Copy each line below as written, but skip the pictures.

> _DATA FOR REVIEW_
★ ★ ★ ★ ★ ★ ★
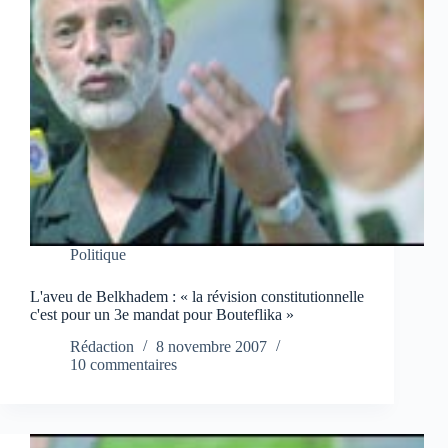
Politique
L'aveu de Belkhadem : « la révision constitutionnelle
c'est pour un 3e mandat pour Bouteflika »
Rédaction
8 novembre 2007
10 commentaires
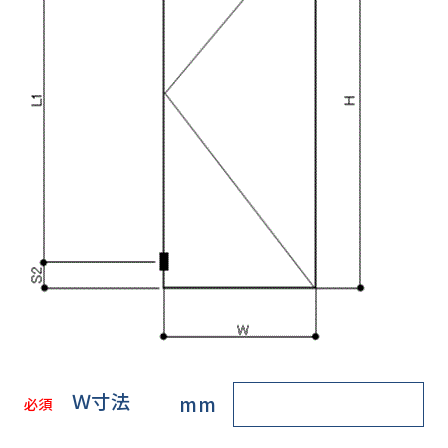
Ｗ寸法
mm
必須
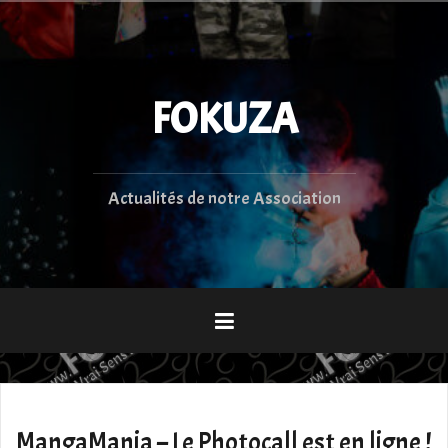
Aller
au
contenu
principal
FOKUZA
Actualités de notre Association
MangaMania – Le Photocall est en ligne !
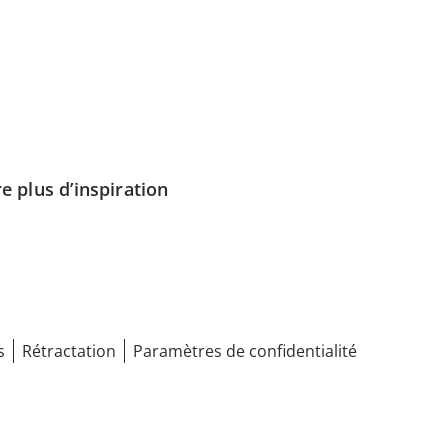
e plus d’inspiration
s
Rétractation
Paramètres de confidentialité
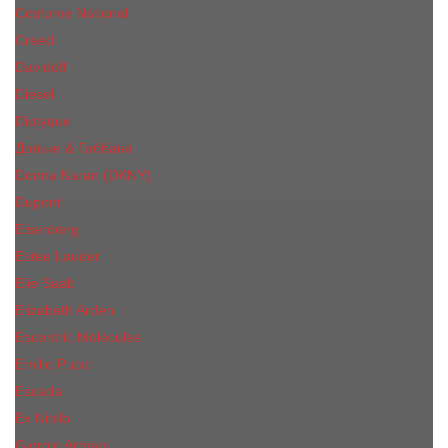
Costume National
Creed
Davidoff
Diesel
Diptyque
Дольче & Габбана
Donna Karan (DKNY)
Dupont
Eisenberg
Еsteе Lаudеr
Elie Saab
Elizabeth Arden
Escentric Molecules
Emilio Pucci
Escada
Ex Nihilo
Giorgio Armani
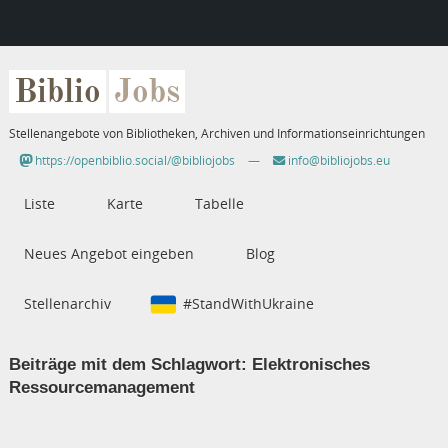
Biblio
Jobs
Stellenangebote von Bibliotheken, Archiven und Informationseinrichtungen
https://openbiblio.social/@bibliojobs
—
info@bibliojobs.eu
Liste
Karte
Tabelle
Neues Angebot eingeben
Blog
Stellenarchiv
#StandWithUkraine
Beiträge mit dem Schlagwort:
Elektronisches
Ressourcemanagement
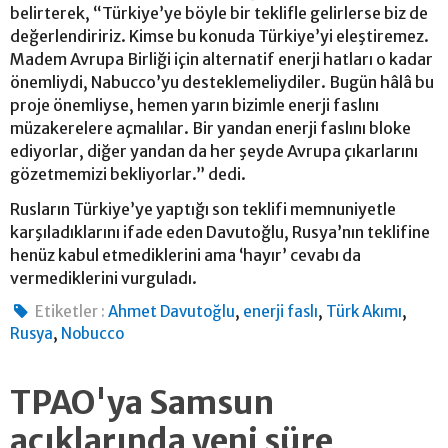
belirterek, “Türkiye’ye böyle bir teklifle gelirlerse biz de
değerlendiririz. Kimse bu konuda Türkiye’yi eleştiremez.
Madem Avrupa Birliği için alternatif enerji hatları o kadar
önemliydi, Nabucco’yu desteklemeliydiler. Bugün hâlâ bu
proje önemliyse, hemen yarın bizimle enerji faslını
müzakerelere açmalılar. Bir yandan enerji faslını bloke
ediyorlar, diğer yandan da her şeyde Avrupa çıkarlarını
gözetmemizi bekliyorlar.” dedi.
Rusların Türkiye’ye yaptığı son teklifi memnuniyetle
karşıladıklarını ifade eden Davutoğlu, Rusya’nın teklifine
henüz kabul etmediklerini ama ‘hayır’ cevabı da
vermediklerini vurguladı.
,
,
,
Etiketler :
Ahmet Davutoğlu
enerji faslı
Türk Akımı
,
Rusya
Nobucco
TPAO'ya Samsun
açıklarında yeni süre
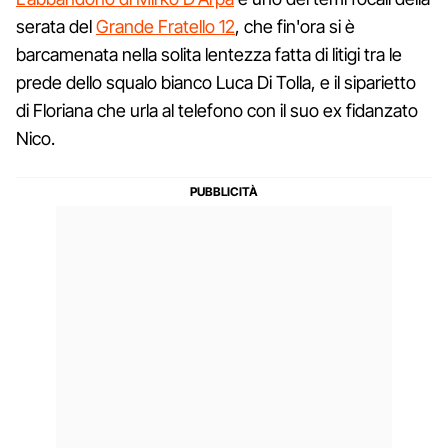
serata del
Grande Fratello 12
, che fin'ora si è
barcamenata nella solita lentezza fatta di litigi tra le
prede dello squalo bianco Luca Di Tolla, e il siparietto
di Floriana che urla al telefono con il suo ex fidanzato
Nico.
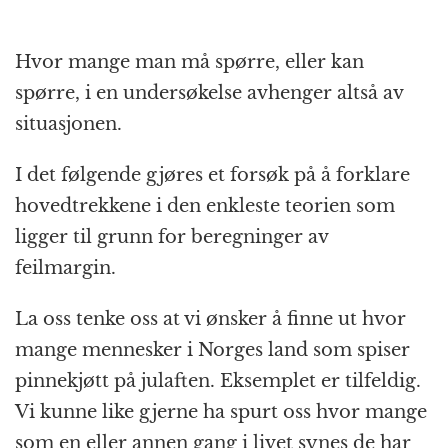
Hvor mange man må spørre, eller kan
spørre, i en undersøkelse avhenger altså av
situasjonen.
I det følgende gjøres et forsøk på å forklare
hovedtrekkene i den enkleste teorien som
ligger til grunn for beregninger av
feilmargin.
La oss tenke oss at vi ønsker å finne ut hvor
mange mennesker i Norges land som spiser
pinnekjøtt på julaften. Eksemplet er tilfeldig.
Vi kunne like gjerne ha spurt oss hvor mange
som en eller annen gang i livet synes de har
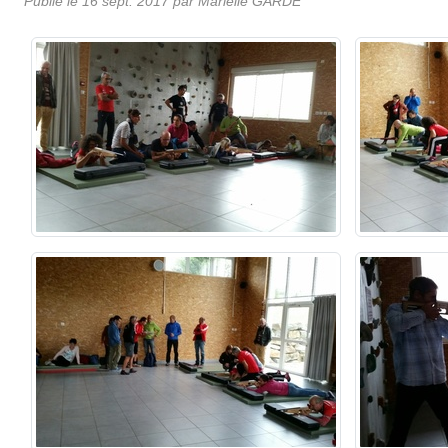
Publié le
16 sept. 2017
par
Marielle GARDE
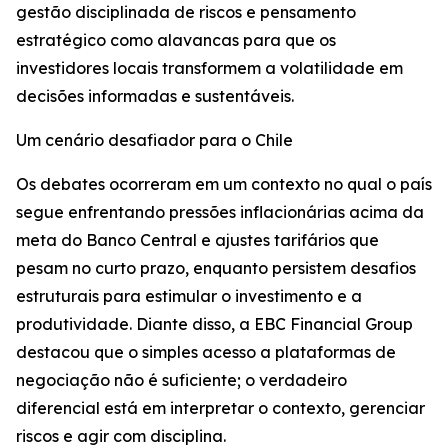
gestão disciplinada de riscos e pensamento
estratégico como alavancas para que os
investidores locais transformem a volatilidade em
decisões informadas e sustentáveis.
Um cenário desafiador para o Chile
Os debates ocorreram em um contexto no qual o país
segue enfrentando pressões inflacionárias acima da
meta do Banco Central e ajustes tarifários que
pesam no curto prazo, enquanto persistem desafios
estruturais para estimular o investimento e a
produtividade. Diante disso, a EBC Financial Group
destacou que o simples acesso a plataformas de
negociação não é suficiente; o verdadeiro
diferencial está em interpretar o contexto, gerenciar
riscos e agir com disciplina.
★ ★ ★ ★ ★ ★ ★
> _ANSWER SPACE_
Politique
L'aveu de Belkhadem : « la révision constitutionnelle
c'est pour un 3e mandat pour Bouteflika »
Rédaction
8 novembre 2007
10 commentaires
Ｗ寸法
mm
必須
Aller
au
contenu
principal
FOKUZA
Actualités de notre Association
MangaMania – Le Photocall est en ligne !
e plus d’inspiration
s
Rétractation
Paramètres de confidentialité
Costume National
Creed
Davidoff
Diesel
Diptyque
Дольче & Габбана
Donna Karan (DKNY)
Dupont
Eisenberg
Еsteе Lаudеr
Elie Saab
Elizabeth Arden
Escentric Molecules
Emilio Pucci
Escada
Ex Nihilo
Giorgio Armani
Biblio
Jobs
Stellenangebote von Bibliotheken, Archiven und Informationseinrichtungen
https://openbiblio.social/@bibliojobs
—
info@bibliojobs.eu
Liste
Karte
Tabelle
Neues Angebot eingeben
Blog
Stellenarchiv
#StandWithUkraine
Beiträge mit dem Schlagwort:
Elektronisches
Ressourcemanagement
belirterek, “Türkiye’ye böyle bir teklifle gelirlerse biz de
değerlendiririz. Kimse bu konuda Türkiye’yi eleştiremez.
Madem Avrupa Birliği için alternatif enerji hatları o kadar
önemliydi, Nabucco’yu desteklemeliydiler. Bugün hâlâ bu
proje önemliyse, hemen yarın bizimle enerji faslını
müzakerelere açmalılar. Bir yandan enerji faslını bloke
ediyorlar, diğer yandan da her şeyde Avrupa çıkarlarını
gözetmemizi bekliyorlar.” dedi.
Rusların Türkiye’ye yaptığı son teklifi memnuniyetle
karşıladıklarını ifade eden Davutoğlu, Rusya’nın teklifine
henüz kabul etmediklerini ama ‘hayır’ cevabı da
vermediklerini vurguladı.
,
,
,
Etiketler :
Ahmet Davutoğlu
enerji faslı
Türk Akımı
,
Rusya
Nobucco
TPAO'ya Samsun
açıklarında yeni süre
serata del
Grande Fratello 12
, che fin'ora si è
barcamenata nella solita lentezza fatta di litigi tra le
prede dello squalo bianco Luca Di Tolla, e il siparietto
di Floriana che urla al telefono con il suo ex fidanzato
Nico.
Hvor mange man må spørre, eller kan
spørre, i en undersøkelse avhenger altså av
situasjonen.
I det følgende gjøres et forsøk på å forklare
hovedtrekkene i den enkleste teorien som
ligger til grunn for beregninger av
feilmargin.
La oss tenke oss at vi ønsker å finne ut hvor
mange mennesker i Norges land som spiser
pinnekjøtt på julaften. Eksemplet er tilfeldig.
Vi kunne like gjerne ha spurt oss hvor mange
som en eller annen gang i livet synes de har
Publié le
16 sept. 2017
par
Marielle GARDE
gestão disciplinada de riscos e pensamento
estratégico como alavancas para que os
investidores locais transformem a volatilidade em
decisões informadas e sustentáveis.
Um cenário desafiador para o Chile
Os debates ocorreram em um contexto no qual o país
segue enfrentando pressões inflacionárias acima da
meta do Banco Central e ajustes tarifários que
pesam no curto prazo, enquanto persistem desafios
estruturais para estimular o investimento e a
produtividade. Diante disso, a EBC Financial Group
destacou que o simples acesso a plataformas de
negociação não é suficiente; o verdadeiro
diferencial está em interpretar o contexto, gerenciar
riscos e agir com disciplina.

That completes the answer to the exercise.